Thursday officials from Morehouse and Spelman will announce a plan to set aside spots for students from KIPP charter schools across the country. Each school has committed to admit 15 KIPP students in 2013-14, and 20 each year after.

“KIPP schools across the nation have established a strong track record of educating high potential, underserved students who are ready for the academically challenging collegiate environment Spelman provides,” said Beverly Daniel Tatum, president of Spelman College. “We are proud to partner with KIPP in this new effort, knowing that we have a supportive learning environment in which KIPP graduates can thrive.”

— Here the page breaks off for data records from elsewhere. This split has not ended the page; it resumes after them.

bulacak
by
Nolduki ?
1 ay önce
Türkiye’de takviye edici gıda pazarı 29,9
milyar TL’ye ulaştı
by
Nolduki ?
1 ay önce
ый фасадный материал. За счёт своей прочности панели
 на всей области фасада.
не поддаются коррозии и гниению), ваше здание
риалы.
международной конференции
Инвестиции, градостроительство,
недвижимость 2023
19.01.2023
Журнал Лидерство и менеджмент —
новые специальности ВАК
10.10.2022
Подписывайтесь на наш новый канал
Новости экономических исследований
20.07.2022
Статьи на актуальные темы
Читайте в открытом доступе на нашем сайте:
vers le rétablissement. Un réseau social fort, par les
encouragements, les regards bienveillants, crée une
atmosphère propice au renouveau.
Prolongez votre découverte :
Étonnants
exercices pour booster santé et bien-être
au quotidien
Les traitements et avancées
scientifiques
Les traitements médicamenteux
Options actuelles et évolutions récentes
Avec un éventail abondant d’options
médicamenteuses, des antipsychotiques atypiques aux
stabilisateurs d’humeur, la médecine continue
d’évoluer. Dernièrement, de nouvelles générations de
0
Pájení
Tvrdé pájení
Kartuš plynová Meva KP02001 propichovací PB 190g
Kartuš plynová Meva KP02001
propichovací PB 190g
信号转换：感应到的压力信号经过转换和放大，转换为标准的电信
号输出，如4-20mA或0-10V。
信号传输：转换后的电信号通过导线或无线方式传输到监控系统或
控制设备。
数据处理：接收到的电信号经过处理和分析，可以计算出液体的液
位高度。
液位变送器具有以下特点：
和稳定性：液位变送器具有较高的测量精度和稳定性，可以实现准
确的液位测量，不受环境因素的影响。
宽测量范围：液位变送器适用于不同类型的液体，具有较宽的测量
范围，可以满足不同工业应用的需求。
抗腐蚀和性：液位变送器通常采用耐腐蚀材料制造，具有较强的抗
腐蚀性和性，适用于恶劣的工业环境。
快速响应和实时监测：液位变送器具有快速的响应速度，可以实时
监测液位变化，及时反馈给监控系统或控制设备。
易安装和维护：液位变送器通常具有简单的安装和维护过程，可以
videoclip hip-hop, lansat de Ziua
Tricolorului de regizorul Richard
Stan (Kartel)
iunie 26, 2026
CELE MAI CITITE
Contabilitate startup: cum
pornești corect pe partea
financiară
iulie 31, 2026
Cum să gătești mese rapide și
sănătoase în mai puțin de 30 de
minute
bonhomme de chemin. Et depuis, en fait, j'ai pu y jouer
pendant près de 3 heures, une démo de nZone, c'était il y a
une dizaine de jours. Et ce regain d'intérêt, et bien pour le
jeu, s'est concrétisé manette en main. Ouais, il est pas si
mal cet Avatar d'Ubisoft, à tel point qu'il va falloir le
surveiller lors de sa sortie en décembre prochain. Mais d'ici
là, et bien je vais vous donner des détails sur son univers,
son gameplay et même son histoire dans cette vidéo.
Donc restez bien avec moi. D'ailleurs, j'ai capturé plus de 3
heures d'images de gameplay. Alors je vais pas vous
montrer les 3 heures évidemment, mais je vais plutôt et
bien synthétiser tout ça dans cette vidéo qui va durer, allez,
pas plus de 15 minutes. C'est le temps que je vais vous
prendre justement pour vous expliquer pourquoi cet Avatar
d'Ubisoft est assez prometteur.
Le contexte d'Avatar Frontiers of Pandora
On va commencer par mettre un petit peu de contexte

Tatum said Spelman has long been dedicated to serving unprivileged students, and this continues that mission.

KIPP is a network of 61 middle, 30 elementary and 18 non-profit charter high schools across the country. Charter schools are public schools that operate independently of the traditional school system, but are funded with tax dollars. There are five KIPP schools in metro Atlanta. A sixth opens this summer.

The charter schools largely serve low-income and/or minority students, who are less likely to go to or graduate from college. According to KIPP, early research shows its students are completing college above the national average, and graduating at four times the rate for students from low income families. But KIPP wants 75 percent of its students to finish college, a rate that’s on par with nation’s wealthiest students.

Seven other schools have signed on to similar partnerships with KIPP: Colby College in Maine; Davidson College in North Carolina; University of Houston, Texas; Franklin and Marshall College in Pennsylvania; San Jose State University in California; Mercy College in New York and Tulane University in Louisiana.

Jermey Jones, a ninth-grader at KIPP Atlanta Collegiate, said he’s known he’s wanted to go to college since starting KIPP schools in fifth-grade. Now, it’s just a question of where.

Jones is considering Morehouse, along with Harvard, Yale and a few other big-league names. He’s excited about KIPP’s partnerships.

“It shows us that by working hard, there are unlimited things we can do in the future,” he said. “I am very proud [the colleges] are working with us and we won’t let them down.”